CIPRO Patent Settlement Case is Appealed to the California Court of Appeal
May 20, 2010By Kurt R. Karst –
Last fall, we reported on a decision from Judge Richard E. L. Strauss of the Superior Court of California, County of San Diego, in which he granted motions for summary judgment ruling that Bayer AG and several generic drug manufacturers did not violate the Cartwright Act – California’s antitrust law and an analogue to Section 1 of the federal Sherman Act – when Bayer settled patent infringement litigation with respect to generic versions of its antibiotic drug CIPRO (cirprofloxacin HCl). The case, In re: Cipro Cases I & II, is a proceeding of nine coordinated cases brought by indirect CIPRO purchasers almost ten years ago.
In his decision, Judge Strauss determined that the court must turn “to federal decisions concerning the Sherman Act as persuasive authority to guide its decision,” because “there is no California authority evaluating whether a Hatch Waxman reverse payment settlement agreement violates state antitrust law (Cartwright Act or otherwise),” and that “Federal case law is not only instructive in this regard, it is dispositive.” Relying heavily on federal court decisions, such as the Federal Circuit’s decision in In Re Ciprofloxacin Hydrochloride Antitrust Litigation, 544 F.3d 1323 (Fed. Cir. 2008), and the U.S. Court of Appeals for the Second Circuit’s decision in Joblove v. Barr Labs., Inc., (, which “uniformly held that settlements within the scope of the patent do not violate antitrust laws,” Judge Strauss concluded that “the result should be no different under the Cartwright Act, as we are dealing with the exact same settlement agreement, involving the same type of Plaintiffs (indirect purchasers), and the same theories of liability.” Accordingly, Judge Strauss granted the defendants’ motions for summary judgment finding that the agreements do not violate the Cartwright Act, because “as a matter of law, Plaintiffs cannot establish the agreement unreasonably restrains trade because no triable issue of material fact exists that there are no anticompetitive effects on competition beyond the exclusionary scope of the patent itself.”

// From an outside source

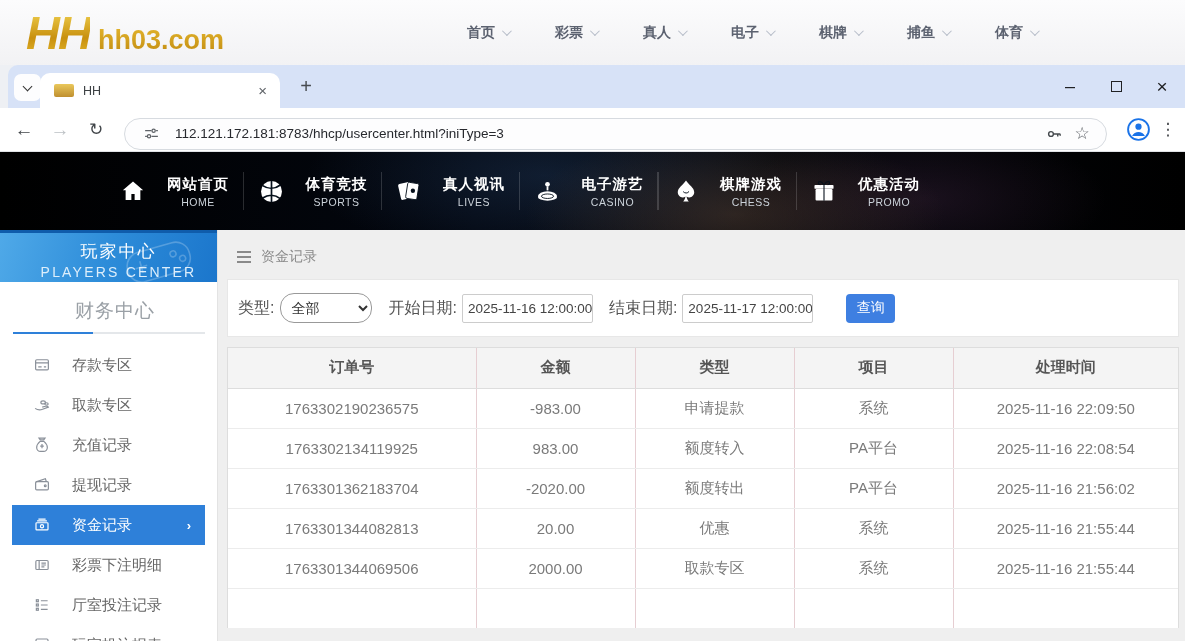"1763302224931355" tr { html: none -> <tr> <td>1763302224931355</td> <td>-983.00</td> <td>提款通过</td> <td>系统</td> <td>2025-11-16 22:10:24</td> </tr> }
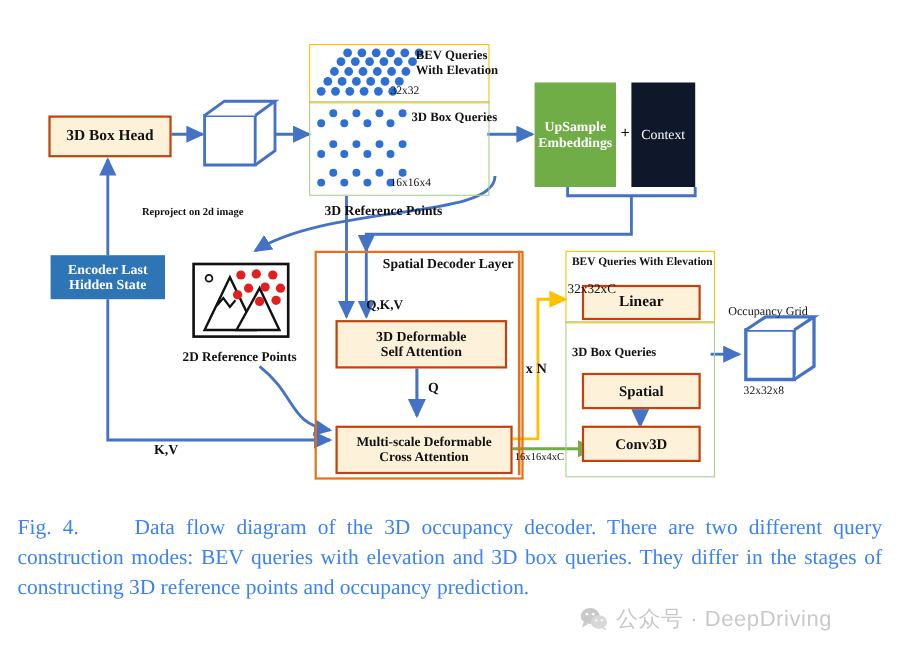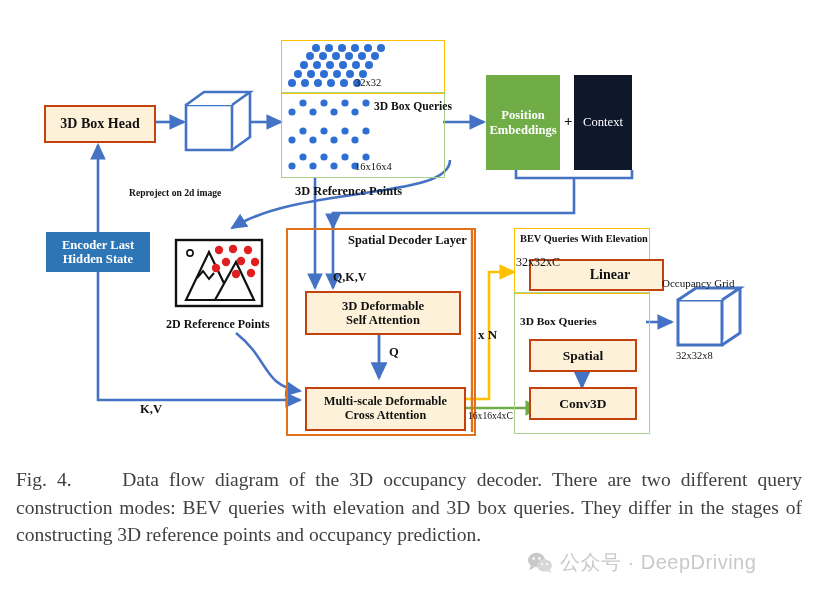"BEV Queries" div.lbl { html: none -> <div> <span>BEV Queries</span><br> <span>With Elevation</span> </div> }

Enter the April 29, 2010 decision from a 3-judge panel of the U.S. Court of Appeals for the Second Circuit in In re: Ciprofloxacin Hydrochloride Antitrust Litigation. As we previously reported, although the Second Circuit affirmed a 2005 decision by the U.S. District Court for the Eastern District of New York to grant summary judgment for defendants (i.e., manufacturers of Ciprofloxacin HCl) in an antitrust challenge to certain patent settlement agreements, the Court did so because it believed it was compelled to do so – “Since Tamoxifen rejected antitrust challenges to reverse payments as a matter of law, we are bound to review the Cipro court’s rulings under the standard adopted in Tamoxifen.”
The Second Circuit went on to state in its opinion, however, that “because of the ‘exceptional importance’ of the antitrust implications of reverse exclusionary payment settlements of patent infringement suits,” plaintiffs-appellants should petition for rehearing en banc, and cited four reasons why the case might be appropriate for reexamination by the full Court, including that the U.S. has submitted amicus briefs arguing that Tamoxifen “adopted an improper standard that fails to subject reverse exclusionary payment settlements to appropriate antitrust scrutiny,” and proposing that “excessive reverse payment settlements be deemed presumptively unlawful unless a patent-holder can show that settlement payments do not greatly exceed anticipated litigation costs.”
With this backdrop, the indirect CIPRO purchaser plaintiffs in In re: Cipro Cases I & II have appealed Judge Strauss’ decision to the California Court of Appeal, Fourth Appellate District (Division I). Among other things in the 84-page, 6-part appelllate brief, the indirect CIPRO purchasers argue that the Superior Court adopted a flawed and highly criticized line of federal authority:
Instead of applying the per se rule or the rule of reason under California law, the Superior Court adopted a rule unprecedented in California jurisprudence: the analysis of the Second Circuit Court of Appeals in Tamoxifen. Not only has this standard been criticized by the United States Department of Justice, the Federal Trade Commission, the majority of state antitrust enforcement agencies including the California Attorney General, numerous professors of law, business and economics, major consumer organizations, and the American Medical Association, but, after the Superior Court adopted this standard, the Second Circuit itself questioned whether Tamoxifen should be reversed in the context of the Cipro Agreements.
The appeal is yet another sign of the reinvigorated effort by opponents of patent settlement agreements – most notably the Federal Trade Commission – to subject such agreements to a high degree of antitrust scrutiny and make them presumptively unlawful.